═══ TEXTO DA PÁGINA ═══

Quem nunca torceu o nariz para um comercial ruim? Os de cerveja em particular jamais me ganharam: jovem, alimentava antipatia pelos da Kaiser; hoje, os da Itaipava não me descem.
Se há um desafio impossível de ser vencido pela propaganda é agradar a todos os públicos. Impossível e desnecessário. Por meio de pesquisas de opinião, estudos de target e variadas estratégias, há tempos os publicitários entenderam que cada produto tem o seu perfil de freguês. Nada mais natural, portanto, do que adequar a linguagem para fisgá-lo.
Aplicar a mesma lógica quando tratamos de política nos ajudaria a enxergar para além da nossa bolha. Quem sabe até a entender a popularidade de Jair Bolsonaro.
Do alto de um sentimento batizado pelos americanos de self-righteousness, temos dificuldade de aceitar que o presidente ainda conte com apoio de boa parte da sociedade.
Passados dois anos em que não faltaram demonstrações de rudeza e autoritarismo, nos escandalizamos diante de resultados de pesquisas que apontam para sua reeleição.

═══

## INSTRUÇÕES DA TAREFA
Com base no texto sobre propaganda e política:
(a) De qual marca eram os comerciais de cerveja que despertavam antipatia na juventude?
(b) Que termo em inglês o texto usa para o sentimento que dificulta aceitar o apoio ao presidente?
(c) Por quantos anos, segundo o texto, não faltaram demonstrações de rudeza e autoritarismo?

═══ REGISTROS LISTADOS ═══

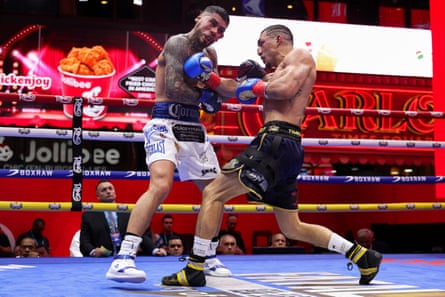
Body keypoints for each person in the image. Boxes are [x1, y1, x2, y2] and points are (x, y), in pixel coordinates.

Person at [161, 24, 382, 287]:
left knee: (213, 193)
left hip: (276, 141)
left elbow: (284, 90)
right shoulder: (276, 74)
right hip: (286, 147)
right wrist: (210, 78)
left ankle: (195, 267)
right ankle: (363, 256)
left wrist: (254, 87)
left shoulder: (300, 57)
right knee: (291, 228)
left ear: (278, 40)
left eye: (261, 43)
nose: (258, 50)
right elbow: (234, 89)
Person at [106, 5, 241, 283]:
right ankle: (123, 258)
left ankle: (207, 257)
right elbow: (176, 88)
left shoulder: (210, 55)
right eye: (213, 23)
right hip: (165, 123)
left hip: (194, 128)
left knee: (216, 193)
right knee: (161, 184)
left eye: (221, 30)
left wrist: (234, 84)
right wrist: (209, 86)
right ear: (198, 18)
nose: (215, 32)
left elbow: (215, 99)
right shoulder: (177, 43)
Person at [80, 180, 130, 257]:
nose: (108, 192)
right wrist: (93, 251)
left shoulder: (127, 212)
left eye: (110, 189)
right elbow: (84, 242)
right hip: (102, 259)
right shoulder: (89, 216)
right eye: (104, 190)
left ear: (115, 192)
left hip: (126, 256)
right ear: (98, 196)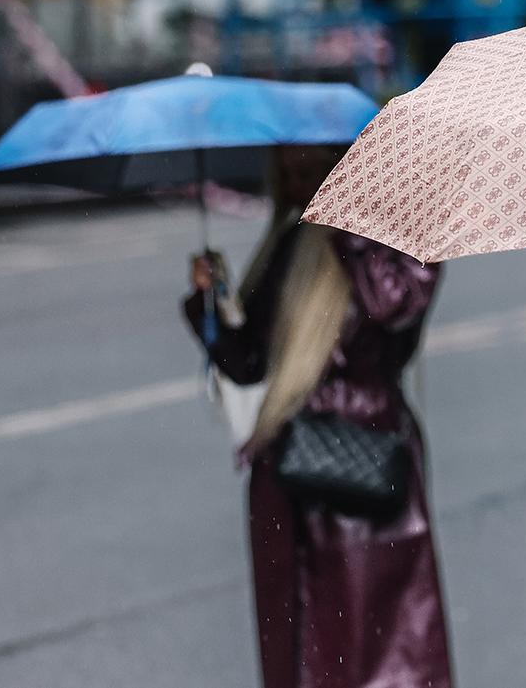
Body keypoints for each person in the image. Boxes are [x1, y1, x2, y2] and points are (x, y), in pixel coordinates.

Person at [183, 146, 453, 688]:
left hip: (363, 465)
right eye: (283, 163)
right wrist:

═══

## RESPOSTA DA TAREFA
(a) Kaiser.
(b) Self-righteousness.
(c) Dois anos.